Our model is at least as good as the predictions from a pure fundamentals-based model, but closer to the election it gains in predictive accuracy. We show this in more detail with an application to previous elections in Online Appendix B.3.1. In comparison to monthly averages of the poll results (dark points in Figure 2), our model does better in cases where the fundamentals forecast draws our prediction away from the polls and toward the final result, which can happen particularly early in the campaign (see, e.g., for the CDU/CSU 116–36 days before the election). In the case of a strong decline in public support for the SPD, our model adopted more conservatively to the new level, which in this instance led to weaker predictions 116–36 days before the election. A more detailed comparison of the RMSE of the polls compared to our forecast is given in the Appendix B.3.2.

Figure 2. Development of the dynamic Bayesian forecasting model’s vote share predictions over time for the Federal election 2017, starting 148 days until the final prediction 2 days before the election. The light points show the mean prediction; dark gray bars depict the $\frac{5}{6}$ credible intervals and light gray bars the $95\%$ credible intervals. Each party’s observed vote share is indicated by the solid horizontal line. The mean forecast of the fundamentals Dirichlet regression model is marked by the dashed horizontal line. The dark points plot the monthly poll averages.

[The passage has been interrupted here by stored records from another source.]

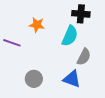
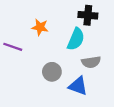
gray semicircle: (84, 57) -> (91, 62), turned 54
gray circle: (34, 79) -> (52, 72), moved

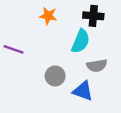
orange star: (40, 27) -> (48, 16), moved

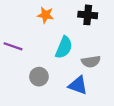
cyan semicircle: (81, 41) -> (64, 47), moved
gray circle: (55, 76) -> (39, 77), moved

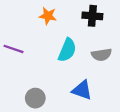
gray semicircle: (91, 61) -> (102, 55), moved
gray circle: (39, 77) -> (35, 98), moved

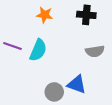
cyan semicircle: (67, 50) -> (38, 50), moved
gray circle: (35, 98) -> (54, 92), moved

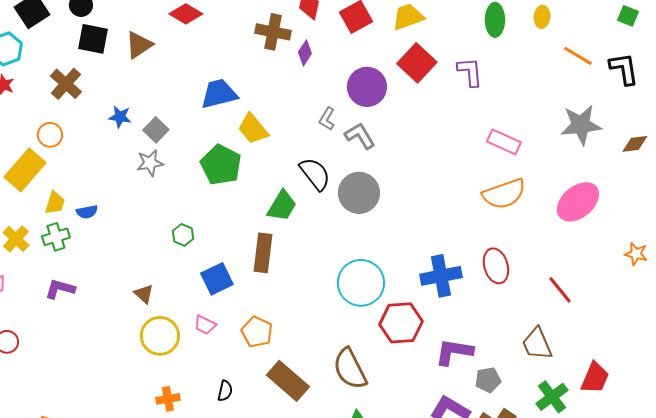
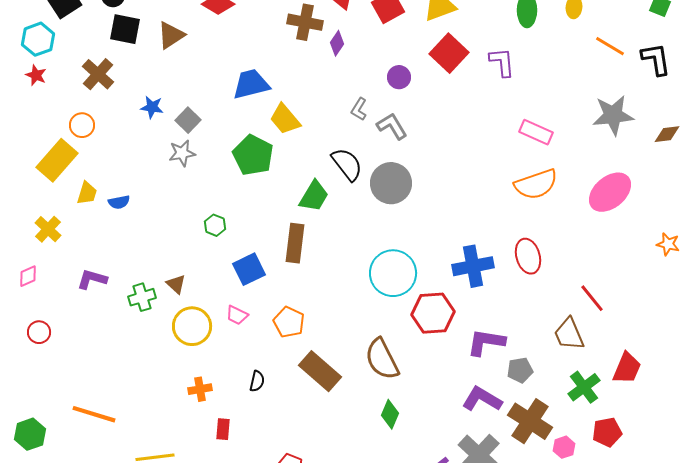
purple circle: (367, 87) -> (399, 77), size x0.6
green cross: (56, 237) -> (142, 297), moved
red line: (560, 290) -> (592, 298), moved

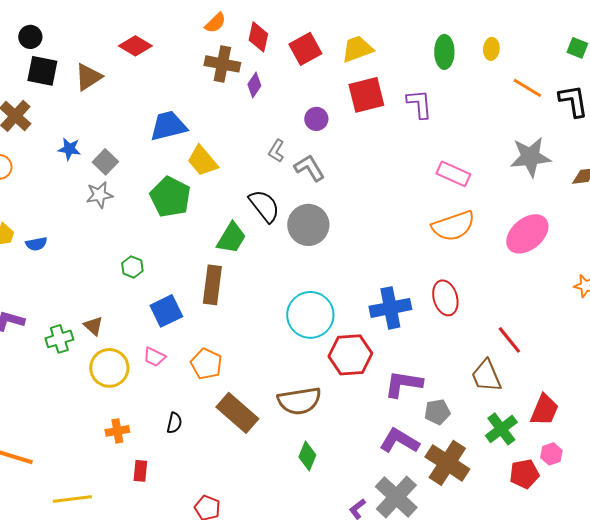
red square: (449, 53) -> (366, 95), turned 33
brown semicircle: (382, 359) -> (299, 401), turned -72
pink hexagon: (564, 447) -> (551, 454), moved

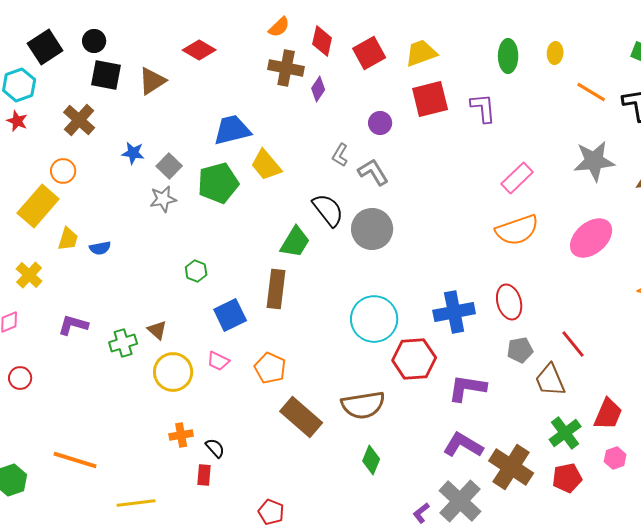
pink rectangle: (453, 174) -> (517, 178), turned -68
green pentagon: (170, 197) -> (218, 183), moved, turned 30
gray pentagon: (437, 412) -> (520, 350), moved
black semicircle: (174, 423) -> (215, 448), moved, turned -55
red pentagon: (524, 474) -> (567, 478), moved

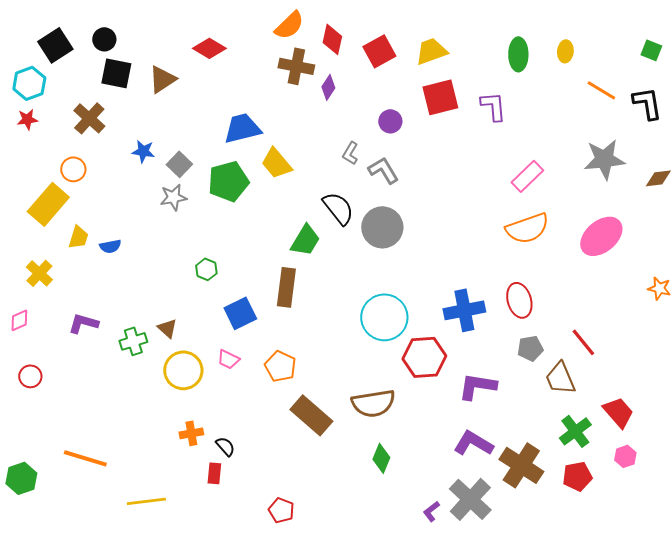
orange semicircle: (279, 27) -> (289, 25), size x1.4
red star: (17, 121) -> (27, 119), turned -30
red trapezoid: (608, 414) -> (618, 412), turned -64

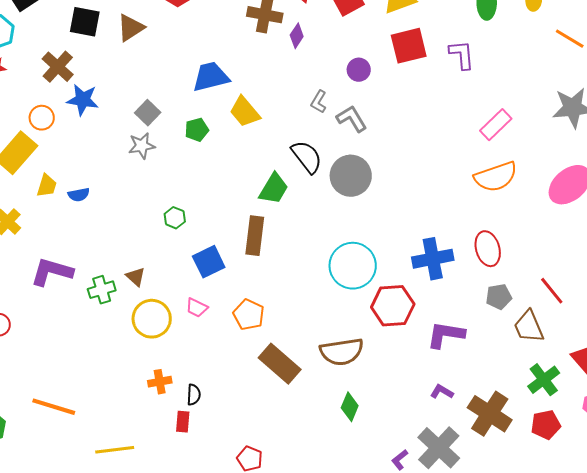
blue star: (143, 151) -> (83, 100), moved, size x1.4
green pentagon: (228, 181) -> (197, 130), size x0.6
purple L-shape: (83, 323) -> (52, 272), size x1.4
purple L-shape: (473, 443) -> (442, 392), size x0.6
black semicircle: (225, 446) -> (194, 395), turned 45

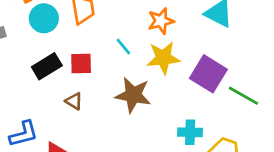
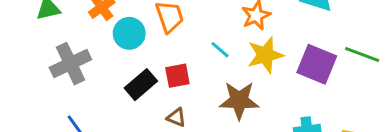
green line: (243, 96) -> (362, 54), moved

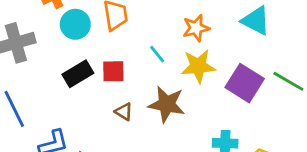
brown triangle: (176, 117) -> (124, 112), moved

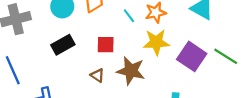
cyan line: (157, 54) -> (129, 16), moved
red square: (113, 71) -> (106, 45), moved

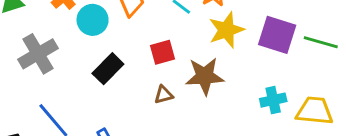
green line: (226, 56) -> (321, 42), moved
brown triangle: (97, 75) -> (164, 95), turned -32

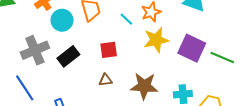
gray cross: (38, 54) -> (35, 50), moved
brown star: (205, 76) -> (144, 86), moved

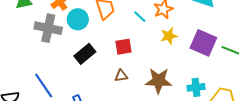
yellow star: (156, 40) -> (169, 36), size x0.7
gray cross: (35, 50) -> (48, 28), moved, turned 36

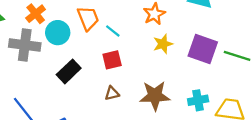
cyan line: (140, 17) -> (113, 31), moved

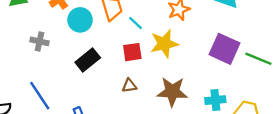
yellow star: (163, 44) -> (164, 44), moved, size x1.4
gray cross: (25, 45) -> (40, 41), moved, size x0.6

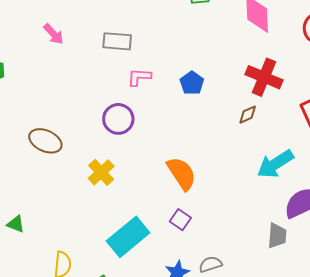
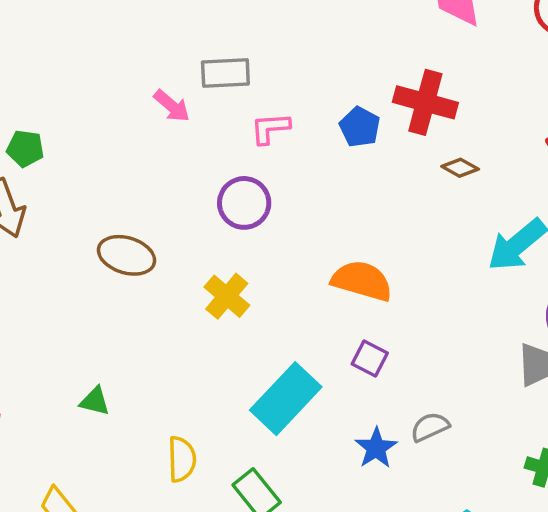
pink arrow: (54, 34) -> (172, 106), moved
red cross: (264, 77) -> (425, 102), moved
brown diamond: (248, 115) -> (460, 168), turned 60
orange semicircle: (182, 173) -> (362, 281), turned -33

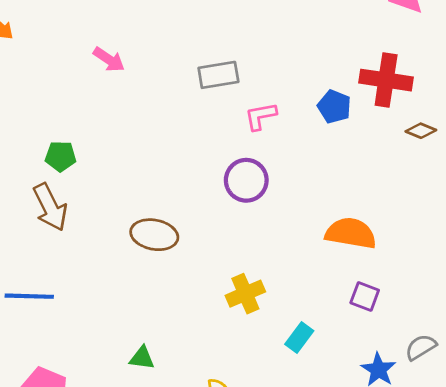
pink arrow: (172, 106) -> (109, 59), moved
yellow cross: (227, 296) -> (245, 294), moved, turned 33
cyan rectangle: (286, 399) -> (299, 338), size x0.5

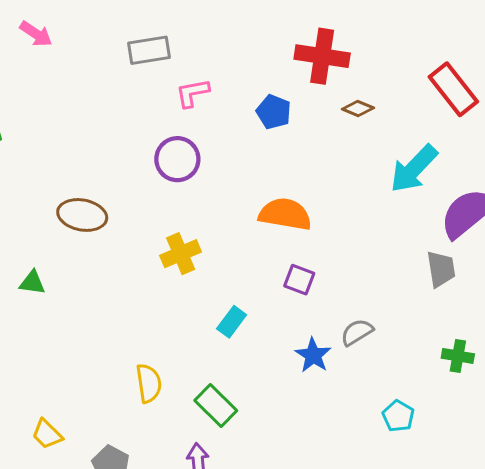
blue pentagon: (334, 107) -> (274, 112), moved
yellow cross: (245, 294) -> (181, 254), moved
green triangle: (142, 358) -> (32, 283), moved

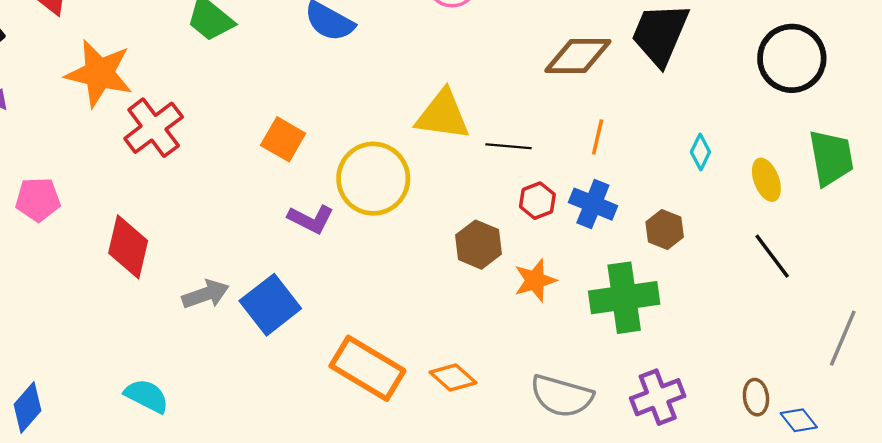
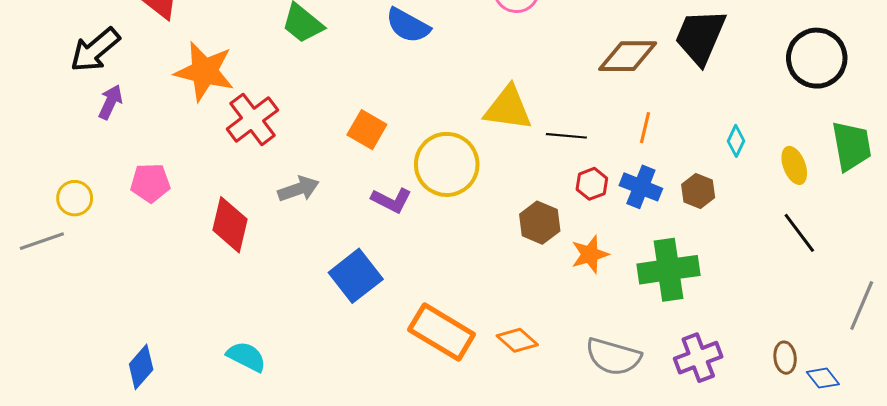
brown hexagon: (665, 229) -> (698, 191), moved
gray arrow: (206, 294) -> (298, 189), moved

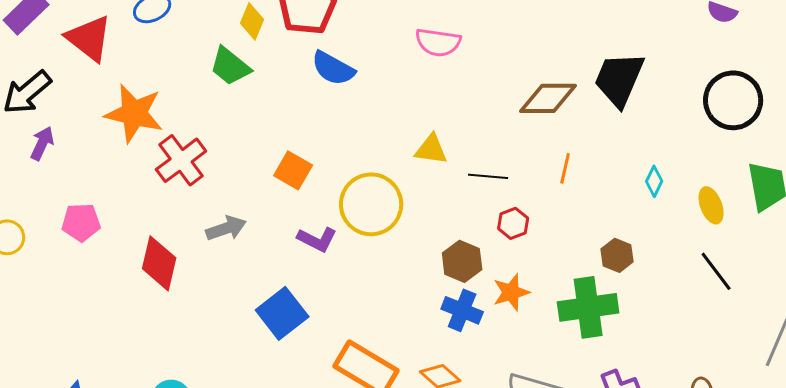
yellow triangle: (508, 108) -> (431, 149), size x0.7
blue cross: (641, 187) -> (462, 310), moved
brown hexagon: (698, 191) -> (617, 255), moved

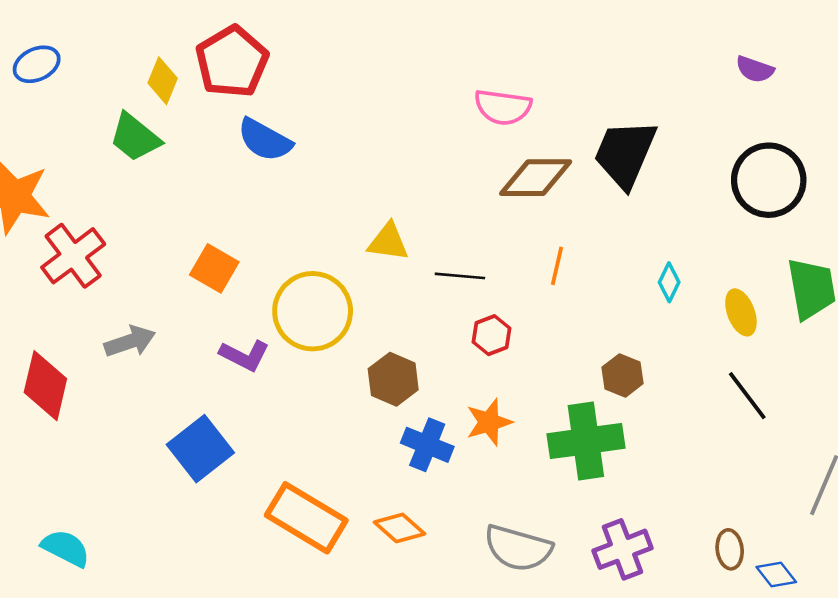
pink semicircle: (438, 42) -> (503, 107), moved
brown hexagon: (462, 261) -> (393, 379), moved

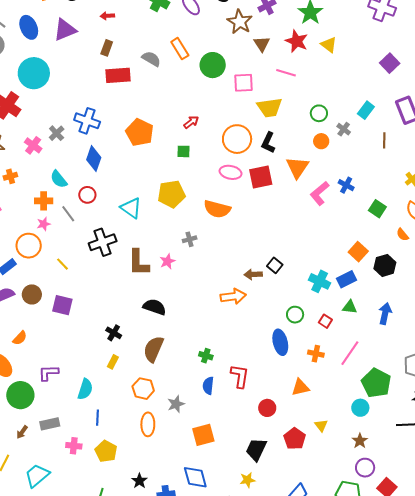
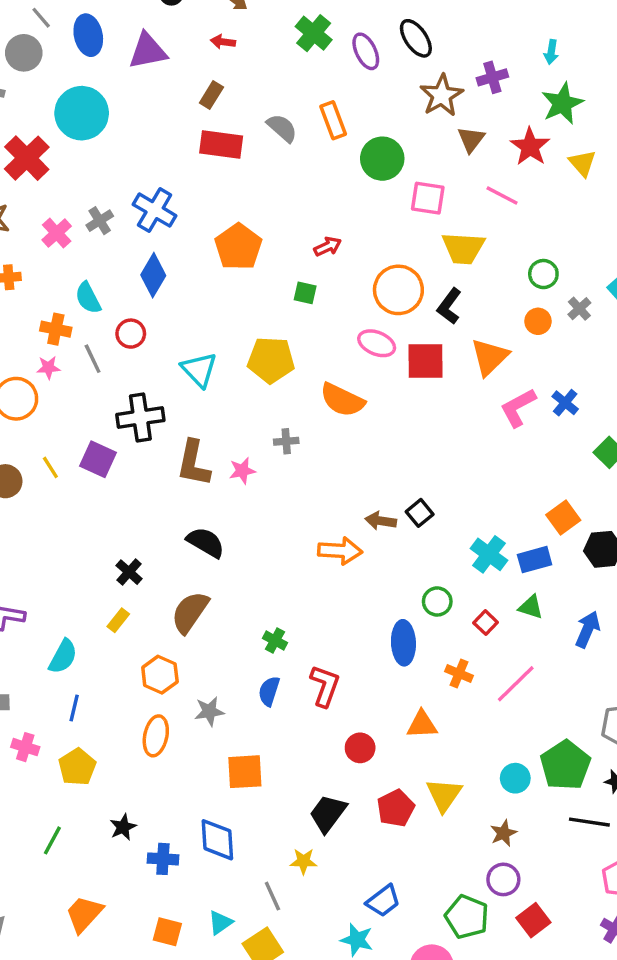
yellow line: (62, 264) -> (50, 467), moved
purple square: (62, 305) -> (98, 459), moved
green pentagon: (376, 383) -> (565, 765), moved
yellow triangle: (321, 426) -> (444, 795), size x1.6

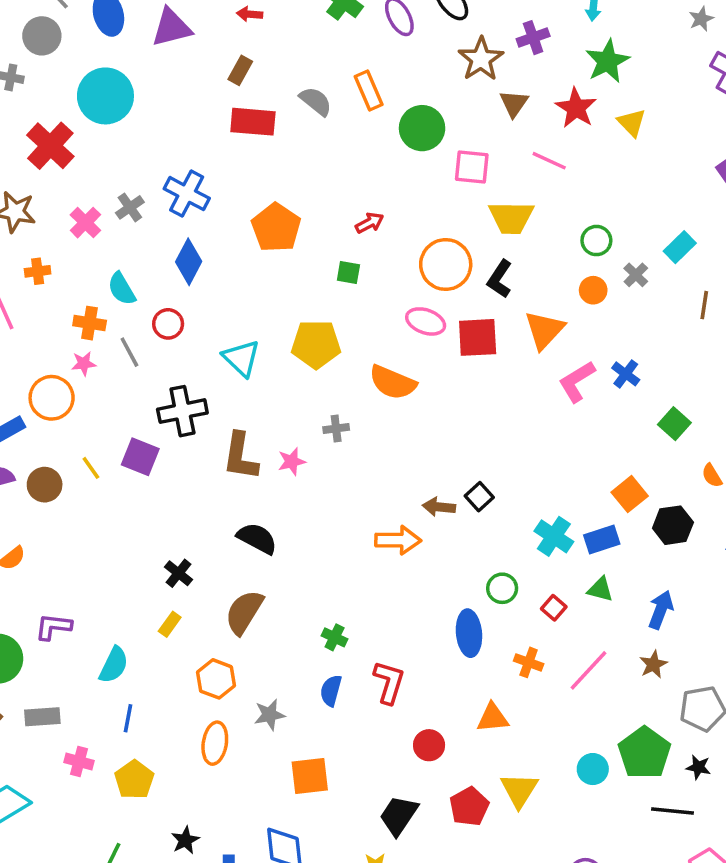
brown star: (504, 833) -> (653, 664), moved

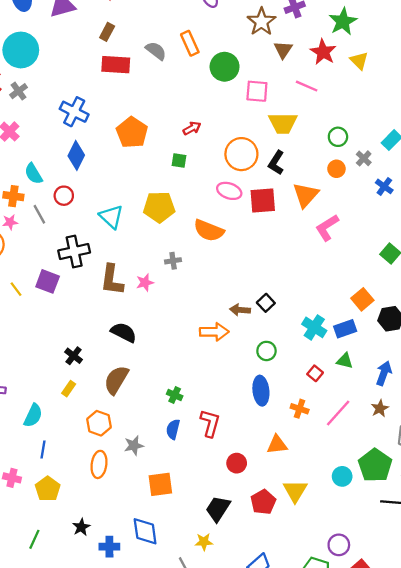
gray cross: (130, 207) -> (19, 91), moved
blue cross: (626, 374) -> (384, 186), moved
green circle: (502, 588) -> (266, 351), moved

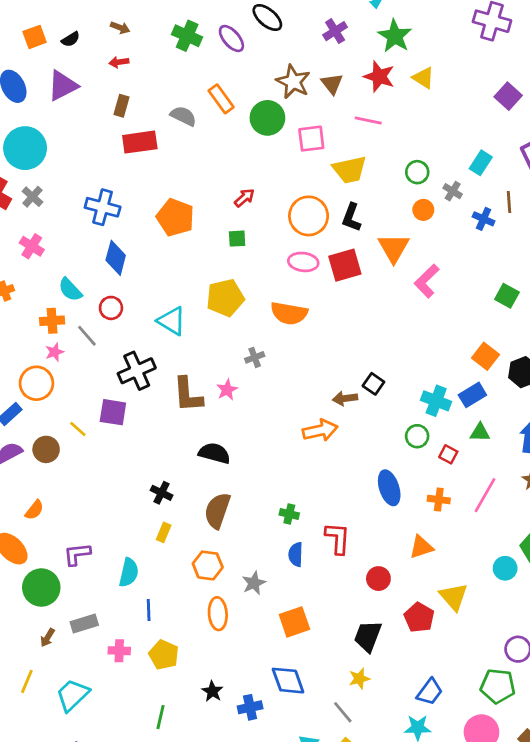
brown star: (261, 22) -> (293, 82), moved
green circle: (266, 351) -> (417, 436), moved

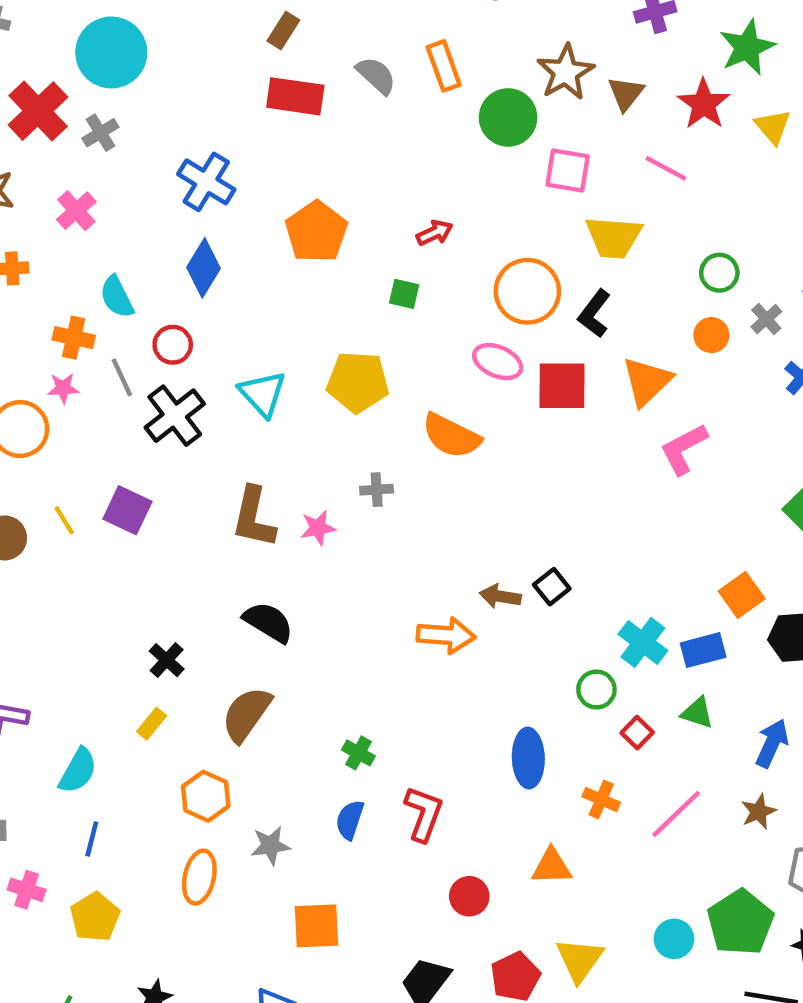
black cross: (137, 371) -> (175, 416), moved, turned -30

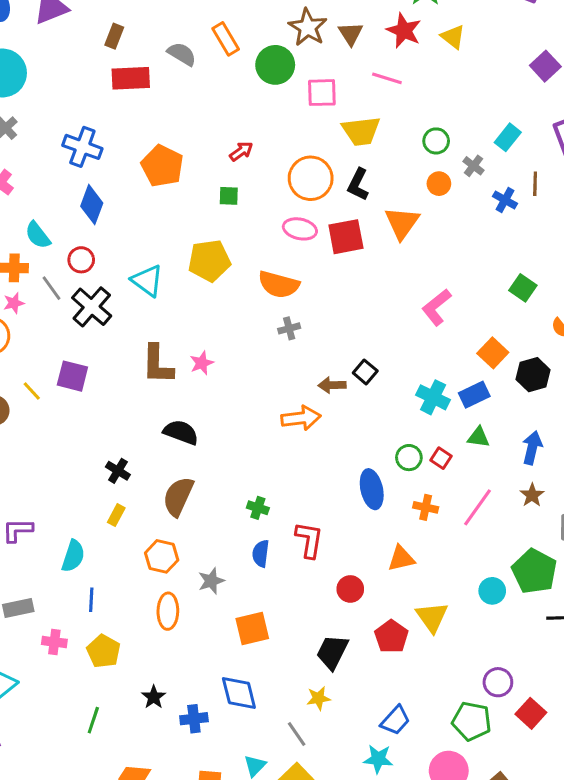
pink L-shape: (684, 449) -> (436, 307), moved
gray cross: (377, 490) -> (289, 328), moved
green circle: (596, 689) -> (409, 458), moved

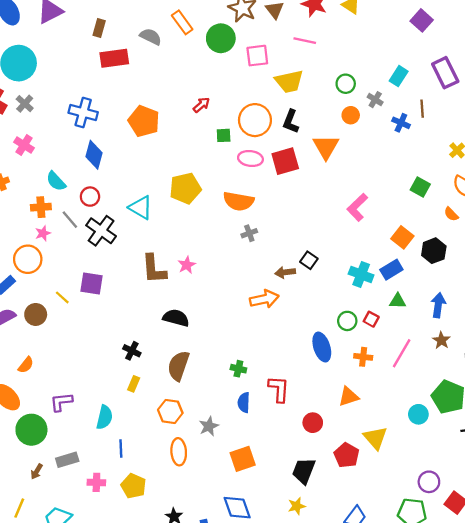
green square: (229, 196) -> (224, 135), moved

Another feature of the implemented Bayesian setup is that deriving other quantities of interest is straightforward. This is particularly useful in multiparty settings, where relative strengths of parties have important implications for government formation. Drawing on the MCMC simulations, we derived such quantities of interest and correctly predicted that (1) seven partiesFootnote ¹⁵ entered parliament (with a probability of $95\%$ ), (2) the AfD had by far the highest probability for becoming the third strongest parliamentary group ( $43\%$ )Footnote ¹⁶ , and (3), most importantly, that merely two of the plausible coalition options had a reasonable chance to gain a parliamentary majority: the Grand coalition (CDU/CSU–SPD) ( ${>}99\%$ ) as well as the “Jamaica coalition” of CDU/CSU, Greens, and FDP ( $96\%$ ).